Securicor's shares have had a dreadful run since the summer, hit by a DTI ruling forbidding BT from buying the company's 40 per cent stake in Cellnet and a growing realisation that the outlook for that mobile phone business is deteriorating. The shares, which reached 1,125p in August, closed another 15p lower yesterday at 870p.

Pre-tax profits of pounds 99.4m in the 12 months to September were well up on the pounds 80.6m achieved last year but at the bottom end of expectations and analysts rejigged their forecasts accordingly. After a rise in earnings per share from 37.5p to 44p, however, an 18 per cent dividend rise to 4.02p was paid.

Securicor's shares rose sharply in the first half of the year as the market span a web of complicated valuations for the share in Cellnet, sums which some analysts now believe were as misleading as they were arcane.
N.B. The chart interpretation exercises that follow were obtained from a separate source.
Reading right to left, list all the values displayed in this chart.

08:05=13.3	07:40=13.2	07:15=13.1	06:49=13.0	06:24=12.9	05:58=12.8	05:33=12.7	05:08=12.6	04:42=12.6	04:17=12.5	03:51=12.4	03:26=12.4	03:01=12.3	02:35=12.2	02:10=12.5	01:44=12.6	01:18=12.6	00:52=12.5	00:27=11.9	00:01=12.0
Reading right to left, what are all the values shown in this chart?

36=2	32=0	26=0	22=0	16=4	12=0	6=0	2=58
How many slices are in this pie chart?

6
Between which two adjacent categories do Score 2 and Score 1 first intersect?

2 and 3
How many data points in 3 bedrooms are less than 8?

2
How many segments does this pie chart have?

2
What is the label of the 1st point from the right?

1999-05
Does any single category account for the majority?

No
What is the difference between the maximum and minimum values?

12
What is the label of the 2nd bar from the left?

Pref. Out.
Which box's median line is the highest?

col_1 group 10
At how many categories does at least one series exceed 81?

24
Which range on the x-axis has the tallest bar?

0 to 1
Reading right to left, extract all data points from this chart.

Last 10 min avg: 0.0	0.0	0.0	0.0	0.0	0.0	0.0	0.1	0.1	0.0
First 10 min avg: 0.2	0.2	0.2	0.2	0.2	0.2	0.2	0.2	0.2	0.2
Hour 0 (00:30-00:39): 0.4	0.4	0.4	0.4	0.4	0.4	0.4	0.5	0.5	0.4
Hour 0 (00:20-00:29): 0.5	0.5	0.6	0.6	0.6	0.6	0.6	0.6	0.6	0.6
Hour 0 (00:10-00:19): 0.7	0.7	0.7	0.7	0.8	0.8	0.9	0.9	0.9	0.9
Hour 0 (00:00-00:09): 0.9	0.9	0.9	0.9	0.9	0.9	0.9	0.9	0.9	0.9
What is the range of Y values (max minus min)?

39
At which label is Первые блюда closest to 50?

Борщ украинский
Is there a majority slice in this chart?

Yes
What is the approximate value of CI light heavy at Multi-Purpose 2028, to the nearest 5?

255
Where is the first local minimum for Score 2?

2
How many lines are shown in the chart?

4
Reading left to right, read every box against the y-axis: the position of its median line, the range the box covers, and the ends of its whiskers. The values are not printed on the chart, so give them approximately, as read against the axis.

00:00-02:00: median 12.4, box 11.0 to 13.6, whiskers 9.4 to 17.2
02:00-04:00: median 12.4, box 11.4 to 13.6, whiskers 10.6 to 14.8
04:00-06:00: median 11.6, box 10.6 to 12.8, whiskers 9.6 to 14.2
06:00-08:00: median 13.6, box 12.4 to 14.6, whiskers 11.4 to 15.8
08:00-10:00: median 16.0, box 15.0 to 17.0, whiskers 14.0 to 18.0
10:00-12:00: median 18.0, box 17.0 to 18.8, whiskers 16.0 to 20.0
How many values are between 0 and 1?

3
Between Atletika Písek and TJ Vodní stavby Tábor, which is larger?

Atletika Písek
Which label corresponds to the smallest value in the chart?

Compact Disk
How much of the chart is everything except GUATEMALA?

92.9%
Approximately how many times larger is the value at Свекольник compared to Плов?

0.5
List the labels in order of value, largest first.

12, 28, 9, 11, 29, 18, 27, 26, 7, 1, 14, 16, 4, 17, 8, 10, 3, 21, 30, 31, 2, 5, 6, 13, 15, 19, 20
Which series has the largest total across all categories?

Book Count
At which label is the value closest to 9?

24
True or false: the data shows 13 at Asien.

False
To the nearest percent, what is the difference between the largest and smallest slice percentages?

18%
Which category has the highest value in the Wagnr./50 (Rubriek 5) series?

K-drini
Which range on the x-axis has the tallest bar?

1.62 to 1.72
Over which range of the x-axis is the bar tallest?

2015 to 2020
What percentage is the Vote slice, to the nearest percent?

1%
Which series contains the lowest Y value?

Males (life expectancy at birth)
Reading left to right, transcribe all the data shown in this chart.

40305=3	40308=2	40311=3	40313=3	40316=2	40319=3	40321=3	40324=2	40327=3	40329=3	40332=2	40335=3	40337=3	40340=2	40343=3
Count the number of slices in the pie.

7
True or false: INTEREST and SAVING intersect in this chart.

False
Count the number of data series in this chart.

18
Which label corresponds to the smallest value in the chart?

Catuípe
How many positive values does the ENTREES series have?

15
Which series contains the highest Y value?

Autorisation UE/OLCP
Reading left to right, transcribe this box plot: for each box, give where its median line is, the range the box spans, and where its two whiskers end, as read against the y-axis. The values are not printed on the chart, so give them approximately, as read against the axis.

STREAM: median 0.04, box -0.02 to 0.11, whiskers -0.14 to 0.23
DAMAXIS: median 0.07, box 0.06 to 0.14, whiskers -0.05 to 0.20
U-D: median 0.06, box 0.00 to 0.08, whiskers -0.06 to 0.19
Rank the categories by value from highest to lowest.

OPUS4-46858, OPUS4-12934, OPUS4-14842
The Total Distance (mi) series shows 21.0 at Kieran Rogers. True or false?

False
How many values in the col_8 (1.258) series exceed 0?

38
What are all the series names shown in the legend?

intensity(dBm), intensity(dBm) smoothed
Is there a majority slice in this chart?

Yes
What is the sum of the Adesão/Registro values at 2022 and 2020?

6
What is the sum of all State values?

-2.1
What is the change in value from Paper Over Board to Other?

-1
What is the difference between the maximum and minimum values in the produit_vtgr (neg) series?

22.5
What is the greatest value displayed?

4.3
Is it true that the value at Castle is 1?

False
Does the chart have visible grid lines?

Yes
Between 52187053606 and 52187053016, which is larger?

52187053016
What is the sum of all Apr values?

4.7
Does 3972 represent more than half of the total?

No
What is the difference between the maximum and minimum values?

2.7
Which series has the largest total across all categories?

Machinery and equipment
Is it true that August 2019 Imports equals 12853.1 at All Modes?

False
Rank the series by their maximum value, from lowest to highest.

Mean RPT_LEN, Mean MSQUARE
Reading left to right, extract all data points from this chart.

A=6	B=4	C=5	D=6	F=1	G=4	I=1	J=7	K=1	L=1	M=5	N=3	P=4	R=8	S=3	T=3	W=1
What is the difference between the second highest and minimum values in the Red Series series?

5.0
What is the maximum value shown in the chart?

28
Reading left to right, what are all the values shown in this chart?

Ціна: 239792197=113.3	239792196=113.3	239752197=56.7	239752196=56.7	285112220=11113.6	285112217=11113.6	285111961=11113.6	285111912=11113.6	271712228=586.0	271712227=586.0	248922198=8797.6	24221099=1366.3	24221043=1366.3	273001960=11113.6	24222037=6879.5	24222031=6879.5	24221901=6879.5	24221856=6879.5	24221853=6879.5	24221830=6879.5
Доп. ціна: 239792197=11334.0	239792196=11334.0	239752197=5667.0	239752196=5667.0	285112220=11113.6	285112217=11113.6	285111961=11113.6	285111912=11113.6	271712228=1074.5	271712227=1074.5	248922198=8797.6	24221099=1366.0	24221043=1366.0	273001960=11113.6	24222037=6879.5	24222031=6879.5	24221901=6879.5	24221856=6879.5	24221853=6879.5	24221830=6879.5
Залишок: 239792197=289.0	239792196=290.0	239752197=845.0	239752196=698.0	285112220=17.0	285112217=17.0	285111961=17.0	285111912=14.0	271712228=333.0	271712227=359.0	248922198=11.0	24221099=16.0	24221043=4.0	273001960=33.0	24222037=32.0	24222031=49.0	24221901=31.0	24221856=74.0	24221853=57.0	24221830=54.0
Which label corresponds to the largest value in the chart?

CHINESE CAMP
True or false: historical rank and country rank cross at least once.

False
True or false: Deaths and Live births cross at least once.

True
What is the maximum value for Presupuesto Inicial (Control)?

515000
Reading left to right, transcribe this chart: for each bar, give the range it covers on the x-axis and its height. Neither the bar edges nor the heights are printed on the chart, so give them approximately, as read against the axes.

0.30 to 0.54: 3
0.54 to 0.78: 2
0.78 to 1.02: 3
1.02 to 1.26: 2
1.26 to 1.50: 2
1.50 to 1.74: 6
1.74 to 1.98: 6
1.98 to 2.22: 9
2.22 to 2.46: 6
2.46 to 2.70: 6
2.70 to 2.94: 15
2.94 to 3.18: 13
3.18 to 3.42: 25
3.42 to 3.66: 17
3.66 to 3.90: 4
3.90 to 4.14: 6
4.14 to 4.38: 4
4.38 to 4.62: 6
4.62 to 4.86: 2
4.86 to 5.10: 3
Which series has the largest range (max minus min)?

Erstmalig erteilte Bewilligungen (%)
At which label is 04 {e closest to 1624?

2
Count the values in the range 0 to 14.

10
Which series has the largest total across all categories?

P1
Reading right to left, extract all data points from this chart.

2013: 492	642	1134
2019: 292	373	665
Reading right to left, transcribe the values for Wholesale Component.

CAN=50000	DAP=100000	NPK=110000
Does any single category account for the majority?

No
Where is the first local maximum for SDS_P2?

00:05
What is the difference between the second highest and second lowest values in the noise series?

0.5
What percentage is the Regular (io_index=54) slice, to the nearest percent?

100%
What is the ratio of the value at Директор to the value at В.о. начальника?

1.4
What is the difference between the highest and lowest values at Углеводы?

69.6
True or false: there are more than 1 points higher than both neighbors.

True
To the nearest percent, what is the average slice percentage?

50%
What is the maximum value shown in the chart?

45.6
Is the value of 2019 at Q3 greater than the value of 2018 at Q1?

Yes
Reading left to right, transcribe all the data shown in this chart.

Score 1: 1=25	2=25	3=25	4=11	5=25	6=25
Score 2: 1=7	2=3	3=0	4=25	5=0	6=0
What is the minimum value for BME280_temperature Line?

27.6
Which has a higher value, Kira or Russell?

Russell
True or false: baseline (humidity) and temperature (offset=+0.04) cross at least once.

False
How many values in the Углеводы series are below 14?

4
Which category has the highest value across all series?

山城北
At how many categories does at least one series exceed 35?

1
Price-tags of up to pounds 1.5bn for the Cellnet minority are now seen as much too optimistic.

They were always going to be acts of wishful thinking given the number of assumptions involved - the amount to which a comparison with Vodafone should be discounted to take account of Cellnet's traditional reliance on less profitable non-business users, the discount for being a junior partner to BT, and the extent to which capital gains tax would eat away at notional profit.

Now Securicor looks to be saddled with its profitable but inflexible investment, attention has turned to its underlying performance and here too doubts are creeping in. With the industry's growth increasingly focused on digital rather than analogue networks, Cellnet now finds itself competing with three other suppliers rather than one. Operating margins are thought to have fallen from 40 per cent in 1993 to maybe only 27 per cent currently.

So how to measure the shares? Probably on the assumption that with earnings still growing at a useful 15 per cent or so a market rating is appropriate on fundamentals and then some to account for the residual bid premium. On the basis of profits of pounds 115m to next September, the shares stand on a prospective price/earnings ratio of 17. About right.

Paper problems at Daily Mail

Daily Mail and General Trust, owner of the eponymous daily newspaper, remains very much a family business. Control of the voting shares is still firmly in the hands of the Rothermeres and, to rub the point home, yesterday DMGT appointed Jonathan Harmsworth, a 28-year old scion of the family, to the board.

Any paternalism within the group has not prevented the national papers cleaning up during the recession. But the soaring cost of newsprint has stopped the trend in its tracks this year. Pre-tax profits slumped from pounds 92.1m to pounds 66.8m in the 12 months to 1 October, hit by an extra pounds 20m on the paper bill and an estimated pounds 10m additional spending on the editorial content of the newspapers.

The company warns that newsprint costs will continue to be a factor in the coming year - analysts suggest that a 10 per cent rise in January could follow this summer's 25 per cent increase - but refused to let that dampen their underlying bullishness.

The omens are good. The Associated offshoot, owner of the Daily Mail, Mail on Sunday and Evening Standard, has seen record advertising revenues - up 10 per cent on last year - and further gains in circulation. Autumn cover price increases should offset pressure from the costs side, allowing the expected buoyancy in advertising to fall through to the bottom line in the current year.

There may also be scope for Associated to push up rates, given circulation increases and the collapse of Rupert Murdoch's Today, which should tighten the advertising market. Meanwhile the Northcliffe regionals business has had a storming year.

The 70 per cent-owned Euromoney has had its own problems. But assuming this year's problems are past and with cost savings due to kick in, DMGT could produce between pounds 110m and pounds 115m this year, putting the non-voting shares, down 18p at pounds 11.20, on a forward multiple of 16. Up with events.